GUYMON, Okla. – Every elite athlete can point to their early development as a starting point to excellence.
For six of the qualifiers to last season’s Wrangler National Finals Rodeo, their foundation was laid in No Man’s Land with their education at Oklahoma Panhandle State University. From world champions like Jeff Willert and Taos Muncy to veterans like Tana Poppino to up-and-coming stars like Seth Glause, Ardie Maier and Cort Scheer, their 2010 seasons were rewards for work that began around Goodwell, Okla., home of one of the premier collegiate rodeo programs in the country.
“It dang sure is a big deal to go to school there and to do well in rodeo,” said Scheer, 24, of Elsmere, Neb., one of three saddle bronc riders to play on the sport’s biggest stage. “When you look at the people who have gone to school there and done well in ProRodeo, it’s a big deal.”
So is the NFR, which takes the top 15 contestants in each event for the season-ending championship. Scheer had the best run of the Panhandle contingent, placing in seven of 10 go-rounds, winning the ninth round and pocketing more than $70,000 during his two-week stay in Las Vegas. All that catapulted Scheer to fourth in the world standings and earnings of better than $152,500.

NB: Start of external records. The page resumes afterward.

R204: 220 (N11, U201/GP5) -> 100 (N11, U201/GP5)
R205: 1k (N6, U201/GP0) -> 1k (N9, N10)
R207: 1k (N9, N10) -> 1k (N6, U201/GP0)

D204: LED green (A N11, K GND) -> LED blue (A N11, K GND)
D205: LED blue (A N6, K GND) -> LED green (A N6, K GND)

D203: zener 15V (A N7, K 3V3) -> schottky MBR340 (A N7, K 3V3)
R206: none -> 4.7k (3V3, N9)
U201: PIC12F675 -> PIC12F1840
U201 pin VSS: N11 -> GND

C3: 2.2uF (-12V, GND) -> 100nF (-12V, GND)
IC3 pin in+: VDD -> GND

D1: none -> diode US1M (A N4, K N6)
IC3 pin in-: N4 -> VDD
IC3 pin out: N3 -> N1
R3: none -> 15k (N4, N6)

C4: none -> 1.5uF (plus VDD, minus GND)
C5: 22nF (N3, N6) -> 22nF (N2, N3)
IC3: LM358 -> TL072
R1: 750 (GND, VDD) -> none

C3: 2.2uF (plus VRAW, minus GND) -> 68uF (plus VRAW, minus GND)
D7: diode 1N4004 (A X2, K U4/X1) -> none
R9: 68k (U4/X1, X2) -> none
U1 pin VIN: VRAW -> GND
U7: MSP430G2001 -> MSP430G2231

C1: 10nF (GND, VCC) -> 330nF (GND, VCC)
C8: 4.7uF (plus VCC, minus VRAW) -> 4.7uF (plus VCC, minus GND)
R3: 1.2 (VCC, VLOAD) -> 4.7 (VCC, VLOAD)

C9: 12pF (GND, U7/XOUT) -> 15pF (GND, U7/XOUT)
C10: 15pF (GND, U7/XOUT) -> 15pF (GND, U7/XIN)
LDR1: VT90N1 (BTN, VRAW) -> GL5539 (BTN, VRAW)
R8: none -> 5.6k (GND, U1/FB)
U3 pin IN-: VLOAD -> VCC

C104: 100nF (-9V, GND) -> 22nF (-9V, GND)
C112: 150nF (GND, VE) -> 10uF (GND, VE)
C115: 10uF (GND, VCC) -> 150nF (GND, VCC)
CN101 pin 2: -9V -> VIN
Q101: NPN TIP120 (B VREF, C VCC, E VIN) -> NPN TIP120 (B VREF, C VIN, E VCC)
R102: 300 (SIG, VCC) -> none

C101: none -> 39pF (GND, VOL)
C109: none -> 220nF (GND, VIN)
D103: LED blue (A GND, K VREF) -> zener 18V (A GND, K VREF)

But that’s in the past, and the future is what’s most important in ProRodeo. That’s why the six NFR qualifiers are already looking forward to getting together the first weekend in May for a little Panhandle State reunion during the Guymon Pioneer Days Rodeo, set for 7:30 p.m. Friday, May 6; 2 and 7:30 p.m. Saturday, May 7; and 2 p.m. Sunday, May 8 at Henry C. Hitch Pioneer Arena.
“That’s just a great rodeo, and it’s one everybody wants to win,” said Muncy, world champion saddle bronc rider. “You always enjoy coming back for the rodeo, but you also want to win it.”
Muncy knows all about that. He won the Guymon title in 2007, the year he won the college and world championships. This past season, he placed in three NFR go-rounds and walked away from the Thomas & Mack Center with $23,444. He finished the year ranked No. 9 with more than $122,000.
But he’s not the only Panhandle State alumnus to have earned that coveted belt that goes to the Guymon champion. Last season, Poppino won the barrel racing crown for the first time in her storied career.
“It feels good to come to this rodeo and do this well,” said Poppino, a three-time NFR qualifier. “This is a really tough place to win because there are so many great girls here. It’s nice to be able to win this one.
“I ran at Guymon’s rodeo while I was still in college and it was just a little rodeo, so it is great to finally win it.”
In Las Vegas this past December, Poppino placed in both the first and second go-rounds, but that was it. She finished with $11,863 in NFR earnings, but it didn’t take away from the phenomenal season that took her to the championship. Besides winning in Guymon, the Big Cabin, Okla., cowgirl also won in Fort Worth.
Wins at big rodeos like Guymon and Fort Worth are a key ingredient in remaining one of the elite contestants in their event. For Willert, the 2005 world champion bronc rider from Belvedere, S.D., big rodeos were instrumental in his qualifying for his sixth trip to the NFR. He won events in Greeley, Colo., and Tucson, Ariz., then finished the season No. 12 in the world standings.
Glause competed in ProRodeo’s grand finale for the second time in his career. A bull rider from Rock Springs, Wyo., the 22-year-old Glause knows just how tough the NFR can be. He placed in just one go-round and left Las Vegas with just $3,672 in earnings. Still, he finished 15th in the world standings and has earned the respect of thousands of other bull riders who have never made it that far.
Until 2010, Maier was in that group, even though he’s been considered one of the top bull riders in the game. Maier, of Timber Lake, S.D., parlayed wins in San Antonio; Fort Madison, Iowa; St. Paul, Ore.; and Union, Ore., into his first NFR qualification.
“That was the best year I’ve had,” Maier said.
Maier rode just two bulls, but he won the final go-round. That’s a pretty nice precursor to kick-starting the new year.
“I didn’t have the greatest finals, but I thought it ended good,” he said. “It felt good.”
And that’s the kind of feeling he hopes will carry him to a second straight trip to the NFR. He knows being consistent is important, just like it was a decade ago when he was part of the Panhandle State rodeo team.
“I always like going back to Guymon, because it’s a great rodeo and you get to see a lot of friends,” Maier said. “One of the years when I was going to school there, I placed in bareback riding in Guymon.
“I’d love to do good in Guymon. I’ve never won Guymon. I’ve ridden some bulls there but never did win it. It’s sure one I’d like to win.”